*** Records for this exercise Section Begins ***
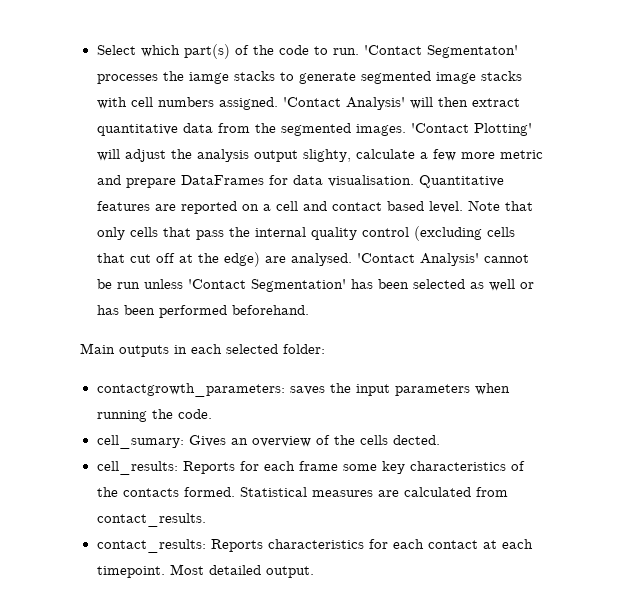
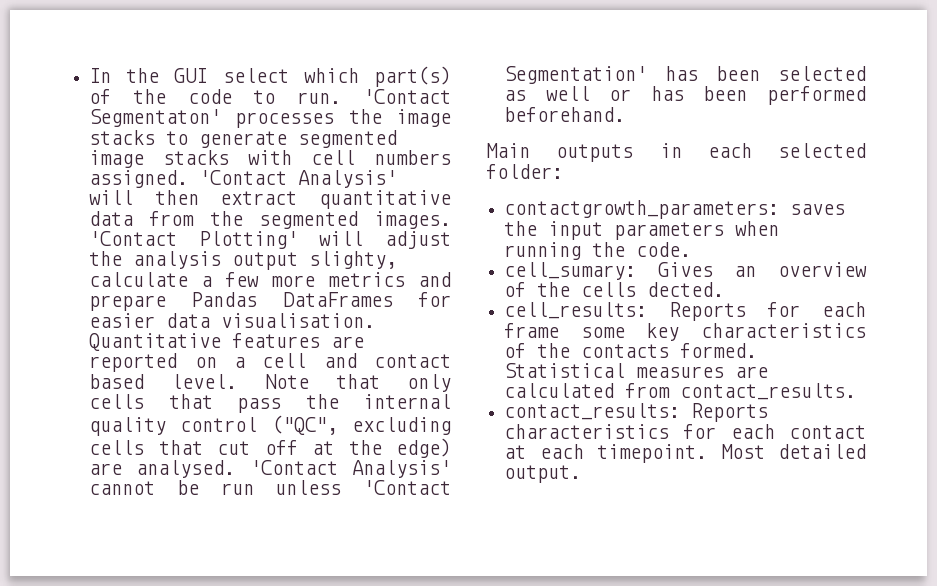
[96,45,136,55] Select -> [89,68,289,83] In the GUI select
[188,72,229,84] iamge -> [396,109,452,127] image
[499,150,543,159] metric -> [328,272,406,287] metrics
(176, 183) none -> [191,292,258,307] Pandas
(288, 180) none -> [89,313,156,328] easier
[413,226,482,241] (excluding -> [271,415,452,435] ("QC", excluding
*** Records for this exercise Section Ends ***
*** Records for this exercise Section Begins ***
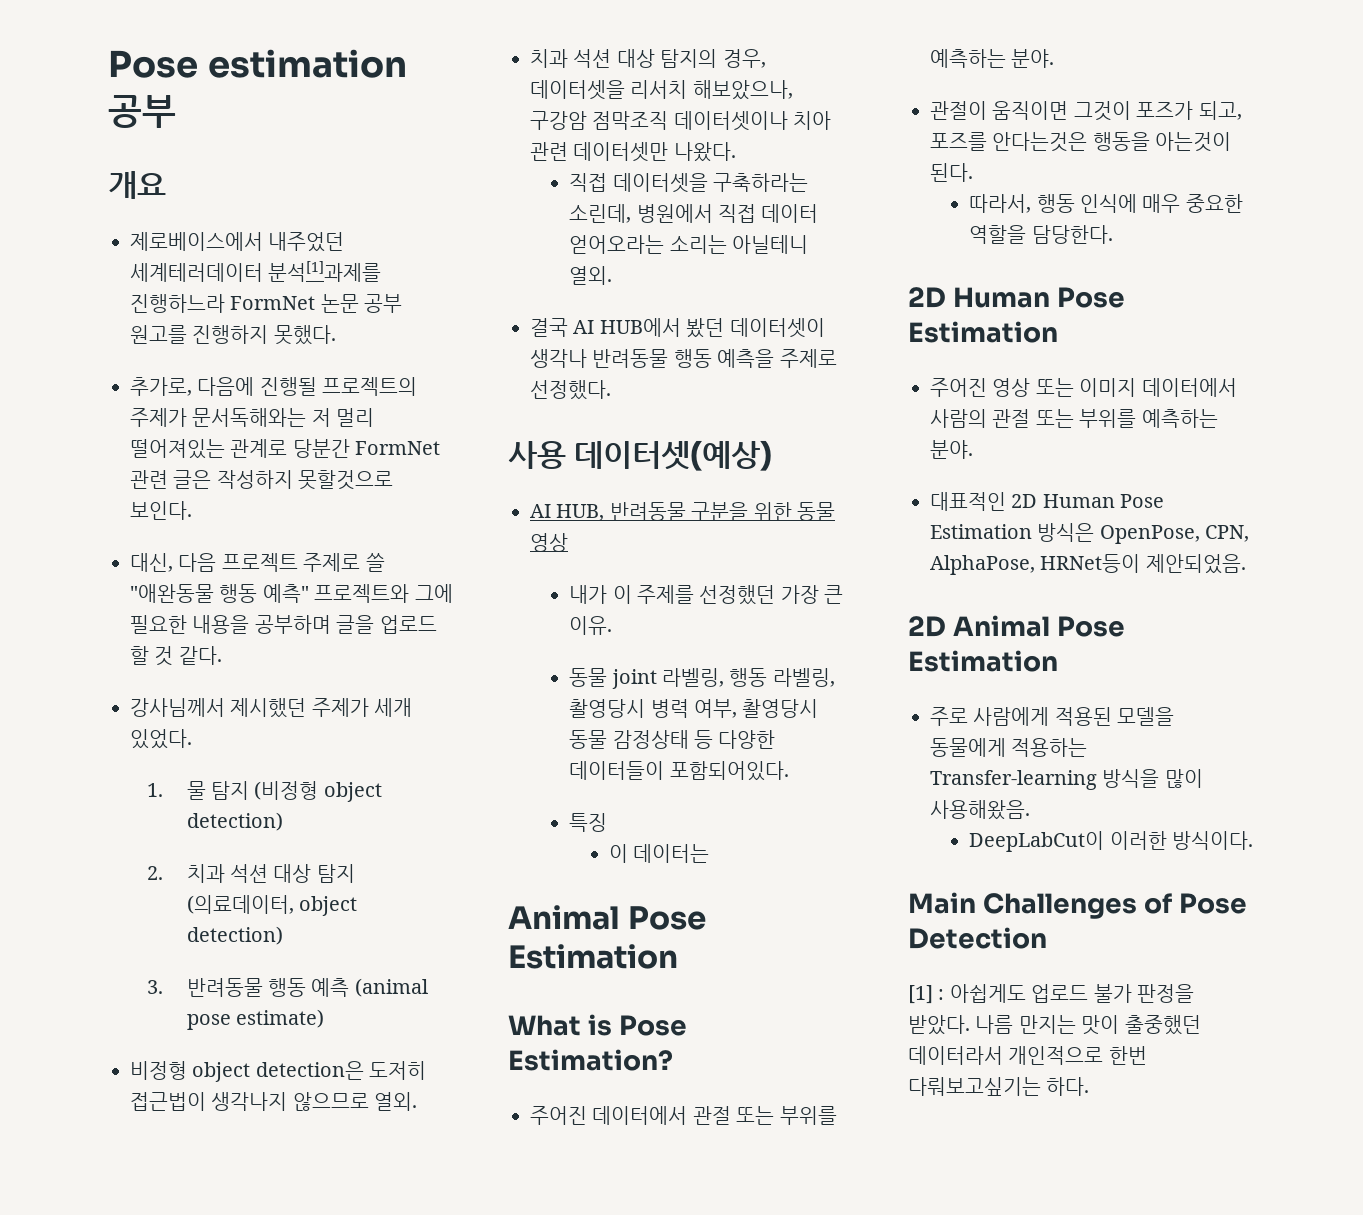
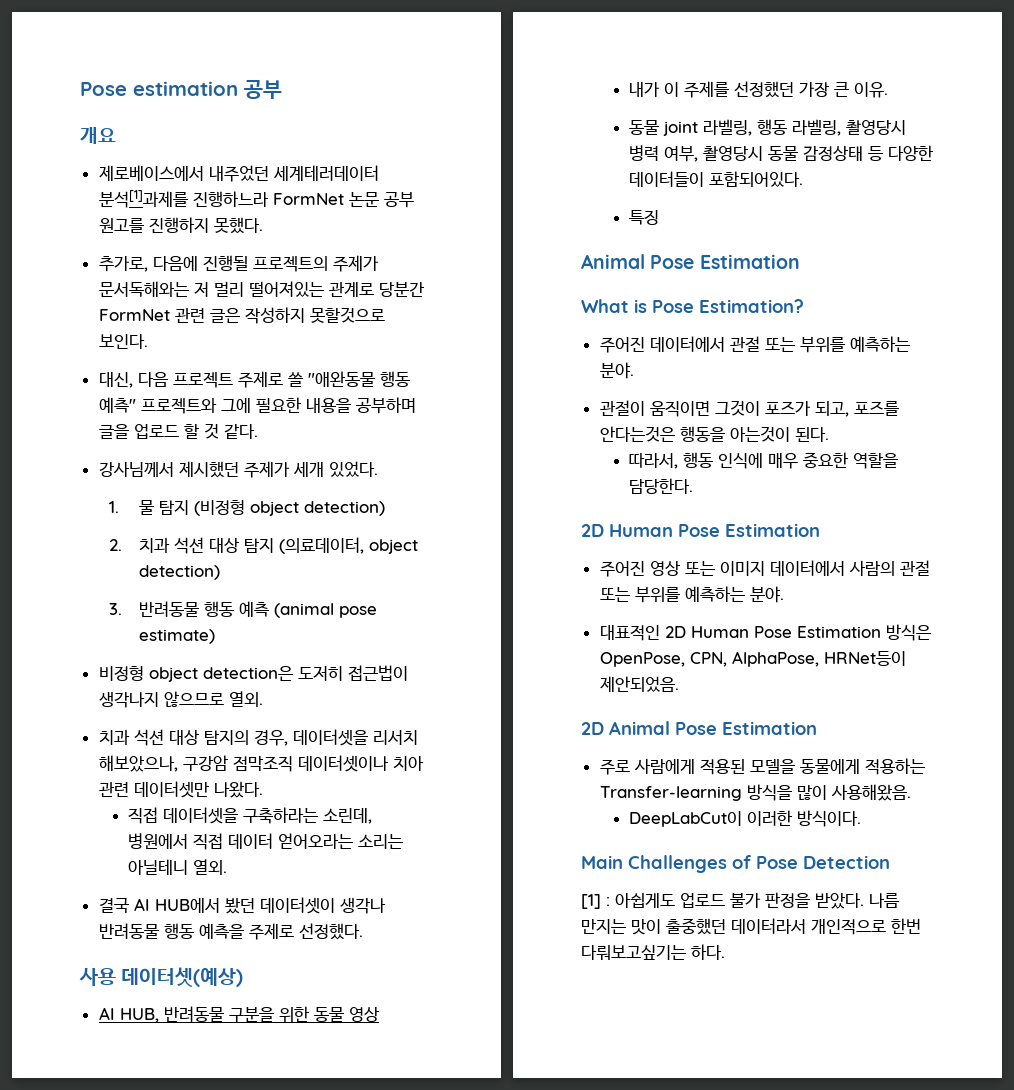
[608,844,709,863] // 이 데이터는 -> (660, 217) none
*** Records for this exercise Section Ends ***
*** Records for this exercise Section Begins ***
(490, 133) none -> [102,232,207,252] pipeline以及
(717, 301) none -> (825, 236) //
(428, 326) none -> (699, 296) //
*** Records for this exercise Section Ends ***
• _What the task requires_: Among the records, find each line where the word "none" occurs, and copy it.

• _Written response_:
(176, 183) none -> [191,292,258,307] Pandas
(288, 180) none -> [89,313,156,328] easier
[608,844,709,863] // 이 데이터는 -> (660, 217) none
(490, 133) none -> [102,232,207,252] pipeline以及
(717, 301) none -> (825, 236) //
(428, 326) none -> (699, 296) //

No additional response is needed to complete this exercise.